In 2006, the neighbourhood assembly held the first council under the title „For a Barrio we dream of“. Here they discussed issues concerning the Barrio, the protection of cultural heritage as well as the urban development of Santiago and worked out proposals for the defence of the Barrio’s cultural heritage. The next neighbourhood council followed one year later and in 2008 they applied for the title mentioned above. Moreover they organised a range of other activities, like demonstrations against a new urban development law, workshops with issues concerning the city or the Barrio, the publishing of a neighbourhood magazine, a campaign against the closing of a cultural centre and a lot of social and cultural activities, among others. With the granting of the special area, the struggle for protecting the cultural and historical heritage does not end because they are struggling also for another definition of ‘heritage’. In Chile there is a law for protecting culture heritage but it only includes monuments and not, for example, historical dwelling houses. So the neighbourhood organisation wants to change the definition of heritage. It is now collaborating with students and professionals from universities to open up a discussion about it and find a way to reconceptualise the term definition.

The struggle of the neighbours of Barrio Yungay is not only about keeping the own neighbourhood lovely, but „it’s a social struggle“ like José emphasises. Because they are also fighting for maintain the social structure of the Barrio, which is a mixed income neighbourhood. And in a city which is as highly segregated as Santiago since the dictatorship, the right to stay in your neighbourhood is a very important political issue.

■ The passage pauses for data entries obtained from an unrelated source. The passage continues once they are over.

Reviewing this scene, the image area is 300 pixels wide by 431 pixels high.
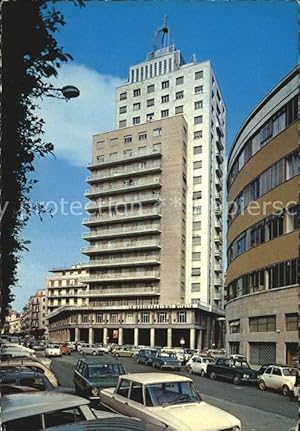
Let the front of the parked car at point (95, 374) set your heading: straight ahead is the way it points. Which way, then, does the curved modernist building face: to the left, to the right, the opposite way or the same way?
to the right

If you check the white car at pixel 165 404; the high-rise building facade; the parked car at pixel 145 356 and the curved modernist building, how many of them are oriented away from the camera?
0

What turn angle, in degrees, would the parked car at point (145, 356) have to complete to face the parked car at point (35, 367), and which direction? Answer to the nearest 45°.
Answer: approximately 45° to its right

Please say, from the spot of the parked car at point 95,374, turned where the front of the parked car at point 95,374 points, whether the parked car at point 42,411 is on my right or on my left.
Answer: on my right

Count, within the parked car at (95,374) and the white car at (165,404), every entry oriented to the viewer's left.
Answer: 0

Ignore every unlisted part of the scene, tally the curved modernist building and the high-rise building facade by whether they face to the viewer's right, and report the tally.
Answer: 0

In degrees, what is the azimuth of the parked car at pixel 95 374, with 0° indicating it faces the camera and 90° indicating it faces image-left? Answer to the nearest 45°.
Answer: approximately 315°
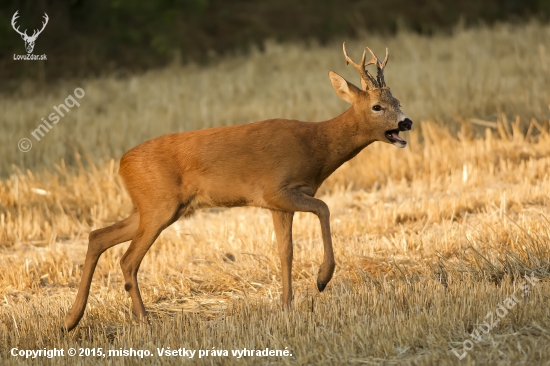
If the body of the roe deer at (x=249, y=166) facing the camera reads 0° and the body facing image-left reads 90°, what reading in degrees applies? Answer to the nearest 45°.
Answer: approximately 270°
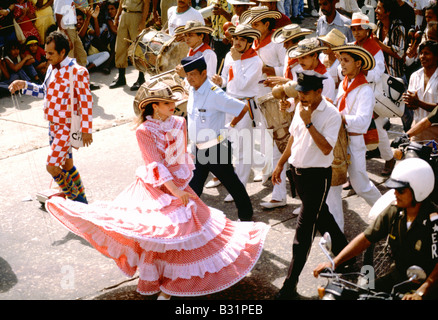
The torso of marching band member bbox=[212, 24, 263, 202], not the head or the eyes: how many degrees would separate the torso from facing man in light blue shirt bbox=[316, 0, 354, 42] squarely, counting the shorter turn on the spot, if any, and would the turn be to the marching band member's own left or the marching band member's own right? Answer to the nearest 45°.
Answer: approximately 180°

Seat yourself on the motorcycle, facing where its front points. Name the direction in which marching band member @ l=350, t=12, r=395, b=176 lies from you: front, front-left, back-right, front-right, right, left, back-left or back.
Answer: back-right

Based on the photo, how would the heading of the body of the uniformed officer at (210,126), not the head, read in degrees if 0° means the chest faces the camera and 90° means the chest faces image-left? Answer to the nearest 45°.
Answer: approximately 45°

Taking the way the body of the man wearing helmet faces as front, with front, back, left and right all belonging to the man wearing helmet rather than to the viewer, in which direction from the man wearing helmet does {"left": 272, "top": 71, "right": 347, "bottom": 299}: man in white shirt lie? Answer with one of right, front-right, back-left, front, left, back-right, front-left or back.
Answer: right

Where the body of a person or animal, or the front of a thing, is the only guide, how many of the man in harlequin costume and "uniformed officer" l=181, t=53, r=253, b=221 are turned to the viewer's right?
0

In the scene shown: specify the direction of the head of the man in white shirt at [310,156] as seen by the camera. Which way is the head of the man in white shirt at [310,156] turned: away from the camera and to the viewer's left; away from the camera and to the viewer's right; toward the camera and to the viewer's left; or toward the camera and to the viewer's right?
toward the camera and to the viewer's left

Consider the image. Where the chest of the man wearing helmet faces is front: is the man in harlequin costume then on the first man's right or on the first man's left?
on the first man's right

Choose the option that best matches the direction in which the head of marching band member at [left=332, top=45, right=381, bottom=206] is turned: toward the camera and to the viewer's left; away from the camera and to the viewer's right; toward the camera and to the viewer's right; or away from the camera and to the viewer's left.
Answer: toward the camera and to the viewer's left

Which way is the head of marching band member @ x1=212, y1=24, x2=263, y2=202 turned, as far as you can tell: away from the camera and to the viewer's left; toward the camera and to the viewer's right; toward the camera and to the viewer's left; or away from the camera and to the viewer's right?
toward the camera and to the viewer's left

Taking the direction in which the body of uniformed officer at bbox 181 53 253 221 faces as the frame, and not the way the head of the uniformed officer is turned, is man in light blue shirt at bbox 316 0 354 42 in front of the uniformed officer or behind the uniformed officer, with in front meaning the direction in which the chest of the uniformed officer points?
behind

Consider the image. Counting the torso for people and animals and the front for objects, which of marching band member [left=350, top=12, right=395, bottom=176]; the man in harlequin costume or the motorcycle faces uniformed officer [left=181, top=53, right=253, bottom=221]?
marching band member [left=350, top=12, right=395, bottom=176]

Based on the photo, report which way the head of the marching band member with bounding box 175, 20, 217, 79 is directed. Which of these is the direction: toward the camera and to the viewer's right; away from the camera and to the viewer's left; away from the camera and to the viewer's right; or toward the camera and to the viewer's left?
toward the camera and to the viewer's left
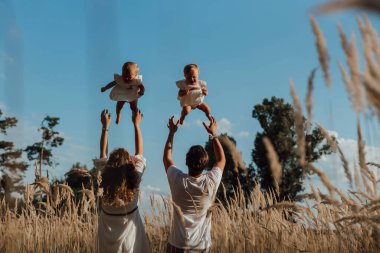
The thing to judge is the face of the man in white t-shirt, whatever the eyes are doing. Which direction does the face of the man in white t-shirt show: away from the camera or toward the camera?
away from the camera

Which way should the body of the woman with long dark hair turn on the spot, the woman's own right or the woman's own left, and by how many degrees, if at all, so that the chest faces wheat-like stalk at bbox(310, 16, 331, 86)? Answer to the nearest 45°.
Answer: approximately 180°

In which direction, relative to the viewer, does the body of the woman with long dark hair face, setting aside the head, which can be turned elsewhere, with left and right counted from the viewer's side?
facing away from the viewer

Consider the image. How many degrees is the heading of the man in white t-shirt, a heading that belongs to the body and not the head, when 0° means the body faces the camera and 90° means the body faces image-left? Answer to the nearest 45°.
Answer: approximately 180°

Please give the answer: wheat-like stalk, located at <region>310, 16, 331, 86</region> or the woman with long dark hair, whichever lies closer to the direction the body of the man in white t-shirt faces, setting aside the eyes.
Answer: the woman with long dark hair

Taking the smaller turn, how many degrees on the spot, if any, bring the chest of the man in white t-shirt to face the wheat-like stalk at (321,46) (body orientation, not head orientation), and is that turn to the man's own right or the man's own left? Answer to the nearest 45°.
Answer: approximately 180°

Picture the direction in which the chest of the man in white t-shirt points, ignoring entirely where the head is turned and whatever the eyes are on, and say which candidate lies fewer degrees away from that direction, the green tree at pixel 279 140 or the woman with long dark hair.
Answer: the green tree

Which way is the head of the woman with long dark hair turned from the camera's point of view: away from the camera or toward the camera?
away from the camera

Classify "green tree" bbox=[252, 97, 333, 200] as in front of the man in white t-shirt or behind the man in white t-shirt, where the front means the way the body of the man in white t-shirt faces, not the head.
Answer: in front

It means for the inhabitants to live where they want to live, where they have their roots and their social networks –a fundamental part of the right to the city.

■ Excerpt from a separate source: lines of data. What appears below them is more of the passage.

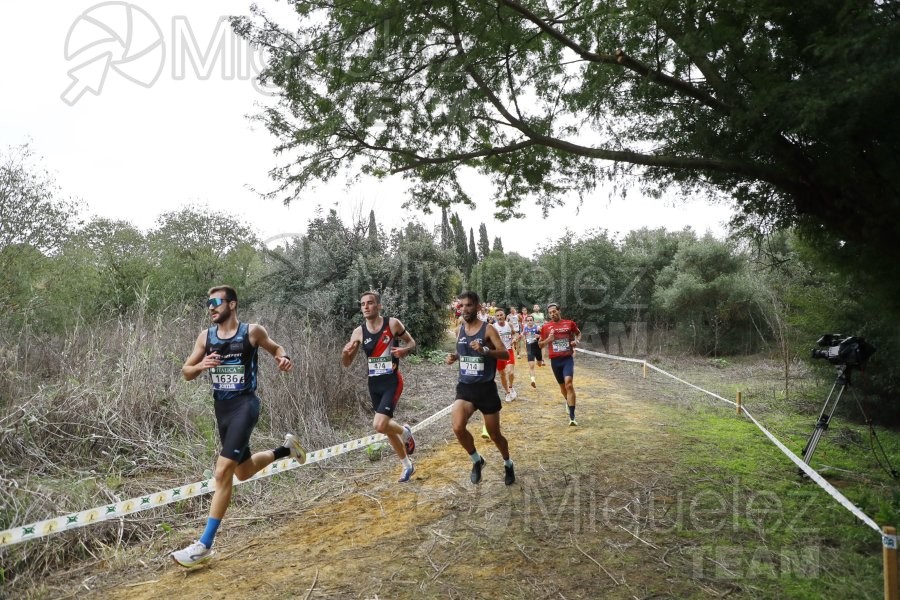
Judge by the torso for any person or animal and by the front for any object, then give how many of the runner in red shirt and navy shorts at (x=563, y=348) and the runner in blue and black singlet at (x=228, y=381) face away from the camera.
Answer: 0

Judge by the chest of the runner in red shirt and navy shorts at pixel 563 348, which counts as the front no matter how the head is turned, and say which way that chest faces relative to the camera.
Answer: toward the camera

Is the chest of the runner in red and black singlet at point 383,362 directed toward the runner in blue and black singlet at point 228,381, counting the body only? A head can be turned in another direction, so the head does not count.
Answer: yes

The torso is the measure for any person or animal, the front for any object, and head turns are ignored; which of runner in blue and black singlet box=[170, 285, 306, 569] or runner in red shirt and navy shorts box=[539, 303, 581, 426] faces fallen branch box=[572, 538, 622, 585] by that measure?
the runner in red shirt and navy shorts

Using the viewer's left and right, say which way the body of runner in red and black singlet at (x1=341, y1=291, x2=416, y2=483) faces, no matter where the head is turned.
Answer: facing the viewer and to the left of the viewer

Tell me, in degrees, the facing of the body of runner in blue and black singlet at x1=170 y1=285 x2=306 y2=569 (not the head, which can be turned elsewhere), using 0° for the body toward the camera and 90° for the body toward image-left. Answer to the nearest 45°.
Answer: approximately 45°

With the status of „Zona Tipica“ also came the problem of revalorisation within the Barrio; on the one hand the real estate value is rising and on the other hand the neighbourhood is becoming more attractive for people earning higher incomes and tourism. Furthermore, the Barrio is well located near the city centre and bordering Barrio Brasil, more and more a „hip“ quarter with a lot of bars and cafés. That could be leading to a process of expulsion of the poorer inhabitants and the transformation of housing space into touristic infrastructure, e.g. hostels. „We know the risk of gentrification and we try actively to avoid it. There are people with higher incomes who want to establish their lofts in the Barrio – we are fighting for social housing instead.“ The neighbourhood organisation also gives special attention to the most vulnerable families of the quarter – migrant families who are often living under precarious housing conditions and could be the first victims of any kind of restructuring process.

That the neighbours don’t understand their Barrio like an island within the city, which can be seen on the various solidarity activities with other Barrios in Santiago. The neighbourhood’s organisation is furthermore part of a nationwide network, as well as of the post-earthquake-movement „For a just und participative reconstruction“ and held nationwide conferences and gatherings.

The Barrio Yungay is a very good example of neighbours organising themselves and who struggle for their right to decide in what environment they want to live, often against neoliberal urban policies. These have been, for 40 years, ignoring the needs of the inhabitants and putting the decisions of urban development almost completely in the hands of the market. This organised neighbourhood not only wants that „our Barrio“ is spared from the destructive tendencies of neoliberal urban development but rather wants to intervene in urban planning, to create a supportive and participative city. They are struggling for urban citizenship – for the right to the city.